Film Review: Litigante

★★★★☆

Colombian filmmaker Franco Lolli directs his second feature with astonishing confidence, crafting a tender family drama that captures the exhausting bitter-sweetness and competing priorities of family life in middle-age. Centred on a naturalistic, deeply empathetic turn from Carolina Sanin, Litigante transforms the banal into the elegiac.

The first scene finds an elderly woman being examined in a CAT-scanner. Bathed in blue light, the percussive noise of the scanner is almost musical. The noise proves an apt metaphor for the rhythms of the film: noisy, mechanical, but weirdly comforting in its predictable grinding.

In the midst of this grind is Silvia (Sanin); the woman in the CAT-scanner is her mother, Leticia (the director’s own mother, Leticia Gómez), suffering from lung cancer. As Silvia cares for her mother at home, at work she is embroiled in a corruption scandal caused by her arrogant, absent boss in the public sector in spite of her repeated legal advice to resolve the situation. Meanwhile, as a single mother she is solely responsible for raising her young son, Antonio (Antonio Martinez).

Her daily trials are many but Silvia’s mother is surely her most formidable routine obstacle. Leticia’s intransigent grouchiness is as head-thumpingly frustrating as it is familiar. But her refusal of chemotherapy treatment – which could safe her life but make her remaining time unbearable – is also poignant and heart-breaking. We see Leticia through Silvia’s eyes: stubborn and ignorant, just as loved ones often can be.

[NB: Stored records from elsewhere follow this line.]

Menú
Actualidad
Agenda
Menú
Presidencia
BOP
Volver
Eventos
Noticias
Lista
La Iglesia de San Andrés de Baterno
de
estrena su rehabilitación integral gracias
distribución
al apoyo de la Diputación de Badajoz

Their constant bickering feels petty in the face of mortality, but speaks to two lifetimes’ worth of combined grief and tenderness, a catalogue of minor moments that are far more than the sum of their parts.

Silvia’s burgeoning relationship with radio journalist, Abel (Vladimir Durán), provides a bridge between her professional and private lives – they meet when he roughly interviews her about the corruption scandal – adding yet another strain to her relationship with her mother. There’s no great romance here: Abel is appealing and loyal but as flawed as Silvia. But with every problem his presence inserts into her life, so too does he provides vectors for love and tenderness; with each new character the film introduces, those vectors increasingly intersect, sometimes causing tensions. Simplicity is easier but it is also colder: complexity is unpredictable and can be hard but in the end it is kinder.

Keeping the camera close to his subjects under naturalistic light, cinematographer Luis Armando Arteaga evokes Litigante’s quotidian relationships without ever making them feel mundane. Two sequences in particular, one in a rowdy swimming pool and later, one on a quiet evening in Letitia’s house, capture the frailty and preciousness of special moments that feel, superficially, banal. Arteaga’s camera here never feels like it’s intruding, but is intimate all the same. So many filmmakers conceptualise their visuals either voyeuristically or as active participants in the drama, but here we are simply with our subjects in the moment. It’s a quiet trick, easily missed, but a special one all the same.

Franco Lolli’s Litigante is available to stream on Curzon Home Cinema from 10 July.